Web-scraping for Campaigns

R
Author

Josiah Parry

Published

June 11, 2019

Note: 2022-11-14 I’m migrating my website and this can no longer be reproduced. This blog post is based on the short guide I wrote back in 2019. Please see the old bookdown here.


As the primaries approach, I am experiencing a mix of angst, FOMO, and excitement. One of my largest concerns is that progressive campaigns are stuck in a sort of antiquated but nonetheless entrenched workflow. Google Sheets reign in metric reporting. Here I want to present one use case (of a few more to come) where R can be leveraged by your data team.

In this post I show you how to scrape the most recent polling data from FiveThirtyEight. FiveThirtyEight aggregates this data in an available way. This can allow you as a Data Manager to provide a useful report to your Media Manager.

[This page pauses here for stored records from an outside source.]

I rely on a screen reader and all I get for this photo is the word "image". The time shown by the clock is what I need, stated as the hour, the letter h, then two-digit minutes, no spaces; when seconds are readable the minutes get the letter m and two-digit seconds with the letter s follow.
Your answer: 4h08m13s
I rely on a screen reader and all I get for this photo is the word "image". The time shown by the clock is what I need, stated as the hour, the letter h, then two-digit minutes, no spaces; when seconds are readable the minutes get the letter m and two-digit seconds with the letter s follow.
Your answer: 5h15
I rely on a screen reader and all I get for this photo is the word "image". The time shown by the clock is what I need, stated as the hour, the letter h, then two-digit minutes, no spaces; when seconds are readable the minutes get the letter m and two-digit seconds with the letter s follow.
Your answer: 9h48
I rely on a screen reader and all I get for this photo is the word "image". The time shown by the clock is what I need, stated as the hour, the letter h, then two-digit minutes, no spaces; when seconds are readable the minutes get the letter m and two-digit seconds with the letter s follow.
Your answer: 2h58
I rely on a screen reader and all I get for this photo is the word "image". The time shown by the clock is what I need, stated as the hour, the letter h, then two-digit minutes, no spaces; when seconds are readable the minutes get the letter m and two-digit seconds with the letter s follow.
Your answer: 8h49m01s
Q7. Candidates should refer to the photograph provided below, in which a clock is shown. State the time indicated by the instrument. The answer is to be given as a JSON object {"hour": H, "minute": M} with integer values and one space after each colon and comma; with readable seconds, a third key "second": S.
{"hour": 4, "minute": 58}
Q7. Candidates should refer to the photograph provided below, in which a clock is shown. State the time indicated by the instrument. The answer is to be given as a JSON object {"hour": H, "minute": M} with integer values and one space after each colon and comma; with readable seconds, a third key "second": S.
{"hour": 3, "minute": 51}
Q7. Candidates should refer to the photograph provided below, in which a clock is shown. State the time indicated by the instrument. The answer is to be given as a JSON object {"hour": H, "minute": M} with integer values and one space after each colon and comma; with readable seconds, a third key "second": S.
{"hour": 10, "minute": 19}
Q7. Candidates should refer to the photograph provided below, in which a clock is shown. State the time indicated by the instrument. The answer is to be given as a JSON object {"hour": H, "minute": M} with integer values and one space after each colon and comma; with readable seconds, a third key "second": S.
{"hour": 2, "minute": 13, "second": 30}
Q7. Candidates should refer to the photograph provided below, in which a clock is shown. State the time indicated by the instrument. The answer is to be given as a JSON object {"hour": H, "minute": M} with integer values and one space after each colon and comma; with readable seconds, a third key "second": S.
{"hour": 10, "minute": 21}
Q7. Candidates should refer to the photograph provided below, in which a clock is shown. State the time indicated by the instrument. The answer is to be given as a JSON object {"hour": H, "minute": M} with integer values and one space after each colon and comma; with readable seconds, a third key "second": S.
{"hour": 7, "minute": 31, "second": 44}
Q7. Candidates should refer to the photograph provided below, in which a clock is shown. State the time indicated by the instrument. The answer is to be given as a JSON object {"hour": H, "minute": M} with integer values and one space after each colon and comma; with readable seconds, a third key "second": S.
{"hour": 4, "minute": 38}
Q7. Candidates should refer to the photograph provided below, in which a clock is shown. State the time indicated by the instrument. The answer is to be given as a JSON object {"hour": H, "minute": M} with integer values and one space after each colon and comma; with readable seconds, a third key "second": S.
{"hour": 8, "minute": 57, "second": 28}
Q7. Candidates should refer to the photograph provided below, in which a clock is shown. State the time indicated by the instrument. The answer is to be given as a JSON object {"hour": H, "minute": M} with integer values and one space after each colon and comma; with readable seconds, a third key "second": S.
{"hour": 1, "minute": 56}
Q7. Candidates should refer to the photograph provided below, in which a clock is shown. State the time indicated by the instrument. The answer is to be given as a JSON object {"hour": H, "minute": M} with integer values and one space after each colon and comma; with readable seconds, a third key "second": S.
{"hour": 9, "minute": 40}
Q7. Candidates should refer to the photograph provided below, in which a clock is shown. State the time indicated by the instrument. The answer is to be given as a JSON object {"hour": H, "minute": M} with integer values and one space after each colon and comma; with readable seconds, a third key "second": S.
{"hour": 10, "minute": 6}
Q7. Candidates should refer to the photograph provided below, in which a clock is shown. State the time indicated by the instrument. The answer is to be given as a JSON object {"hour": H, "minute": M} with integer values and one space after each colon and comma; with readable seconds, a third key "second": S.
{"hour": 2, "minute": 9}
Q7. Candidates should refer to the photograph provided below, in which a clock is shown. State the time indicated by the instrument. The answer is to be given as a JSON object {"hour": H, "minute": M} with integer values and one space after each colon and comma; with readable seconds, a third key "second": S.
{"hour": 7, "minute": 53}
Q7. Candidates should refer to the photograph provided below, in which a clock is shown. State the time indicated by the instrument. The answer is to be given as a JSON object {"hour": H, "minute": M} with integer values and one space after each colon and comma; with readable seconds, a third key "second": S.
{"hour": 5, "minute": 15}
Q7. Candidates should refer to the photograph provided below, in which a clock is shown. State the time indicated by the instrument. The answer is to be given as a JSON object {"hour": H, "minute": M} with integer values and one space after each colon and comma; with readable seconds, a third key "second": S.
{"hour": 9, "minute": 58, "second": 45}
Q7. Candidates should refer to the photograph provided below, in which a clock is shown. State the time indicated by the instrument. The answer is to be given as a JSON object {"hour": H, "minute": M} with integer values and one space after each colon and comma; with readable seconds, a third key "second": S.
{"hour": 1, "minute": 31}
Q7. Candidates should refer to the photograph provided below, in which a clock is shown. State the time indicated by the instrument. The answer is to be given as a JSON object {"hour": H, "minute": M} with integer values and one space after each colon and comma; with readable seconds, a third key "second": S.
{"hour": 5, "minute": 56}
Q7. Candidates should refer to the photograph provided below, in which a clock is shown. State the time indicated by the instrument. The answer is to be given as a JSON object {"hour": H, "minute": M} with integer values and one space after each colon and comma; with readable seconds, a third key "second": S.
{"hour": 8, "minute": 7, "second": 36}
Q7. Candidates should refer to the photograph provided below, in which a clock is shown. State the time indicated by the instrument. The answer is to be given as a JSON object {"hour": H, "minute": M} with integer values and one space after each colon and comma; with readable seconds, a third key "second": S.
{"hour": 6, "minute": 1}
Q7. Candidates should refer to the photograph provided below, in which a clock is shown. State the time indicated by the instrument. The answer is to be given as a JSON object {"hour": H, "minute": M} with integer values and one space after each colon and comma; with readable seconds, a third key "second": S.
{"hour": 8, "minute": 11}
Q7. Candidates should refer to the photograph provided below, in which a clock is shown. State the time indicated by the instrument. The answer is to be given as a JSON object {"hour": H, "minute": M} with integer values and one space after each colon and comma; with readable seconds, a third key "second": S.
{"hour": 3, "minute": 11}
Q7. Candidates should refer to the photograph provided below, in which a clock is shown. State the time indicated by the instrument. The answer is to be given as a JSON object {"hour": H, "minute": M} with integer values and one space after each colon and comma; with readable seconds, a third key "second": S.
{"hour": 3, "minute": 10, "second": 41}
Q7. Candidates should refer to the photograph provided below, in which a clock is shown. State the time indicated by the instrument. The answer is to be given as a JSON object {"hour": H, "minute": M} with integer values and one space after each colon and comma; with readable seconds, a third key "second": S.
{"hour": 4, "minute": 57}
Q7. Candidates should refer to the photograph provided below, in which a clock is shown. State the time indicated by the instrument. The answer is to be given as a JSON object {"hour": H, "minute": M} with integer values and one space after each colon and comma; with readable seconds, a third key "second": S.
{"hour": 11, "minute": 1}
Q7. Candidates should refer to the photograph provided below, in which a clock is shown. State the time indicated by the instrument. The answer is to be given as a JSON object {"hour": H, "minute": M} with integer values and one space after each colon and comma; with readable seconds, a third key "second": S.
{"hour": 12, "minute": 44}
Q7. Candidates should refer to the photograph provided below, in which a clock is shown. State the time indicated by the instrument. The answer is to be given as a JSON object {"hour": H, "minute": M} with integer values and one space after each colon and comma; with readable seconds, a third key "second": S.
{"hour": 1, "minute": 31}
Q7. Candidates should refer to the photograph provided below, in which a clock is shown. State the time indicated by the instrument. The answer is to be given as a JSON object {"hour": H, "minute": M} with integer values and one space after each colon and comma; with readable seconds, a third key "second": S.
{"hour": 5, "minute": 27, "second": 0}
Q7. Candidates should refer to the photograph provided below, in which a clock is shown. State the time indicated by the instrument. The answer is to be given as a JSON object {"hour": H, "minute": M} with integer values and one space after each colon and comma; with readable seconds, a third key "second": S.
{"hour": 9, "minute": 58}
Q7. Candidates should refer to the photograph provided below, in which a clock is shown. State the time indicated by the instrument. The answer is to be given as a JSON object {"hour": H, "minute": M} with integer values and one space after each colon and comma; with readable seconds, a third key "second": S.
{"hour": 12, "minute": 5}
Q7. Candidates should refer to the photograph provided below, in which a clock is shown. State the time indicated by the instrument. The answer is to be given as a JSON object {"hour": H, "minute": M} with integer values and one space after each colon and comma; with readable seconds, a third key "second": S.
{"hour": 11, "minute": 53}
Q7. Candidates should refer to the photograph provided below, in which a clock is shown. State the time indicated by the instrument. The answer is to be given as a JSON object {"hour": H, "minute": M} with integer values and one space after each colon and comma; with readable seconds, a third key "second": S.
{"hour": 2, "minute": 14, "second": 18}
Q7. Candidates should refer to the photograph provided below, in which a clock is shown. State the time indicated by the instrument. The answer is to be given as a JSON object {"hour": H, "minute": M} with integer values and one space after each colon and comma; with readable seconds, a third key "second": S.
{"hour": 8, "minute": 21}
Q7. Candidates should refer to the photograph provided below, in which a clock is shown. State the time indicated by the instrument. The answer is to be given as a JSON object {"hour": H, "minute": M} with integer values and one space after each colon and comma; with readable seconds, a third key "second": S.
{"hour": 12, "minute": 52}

As always, please feel free to contact me on Twitter @josiahparry if you have any questions or want to discuss this further.


Polling use case

A very important metric to keep track of is how your candidate is polling. Are they gaining a lead in the polls or falling behind? This data is often reported via traditional news organizations or some other mediums. The supposed demi-God and mythical pollster Nate Silver’s organization FiveThirtyEight does a wonderful job aggregating polls. Their page National 2020 Democratic Presidential Primary Polls has a table of the most recent polls from many different pollsters.

In this use case we will acquire this data by web scraping using rvest. We will also go over ways to programatically save polls results to a text file. Saving polling results can allow you present a long term view of your candidate’s growth during the quarter.

Understanding rvest

This use case will provide a cursory overview of the package rvest. To learn more go here.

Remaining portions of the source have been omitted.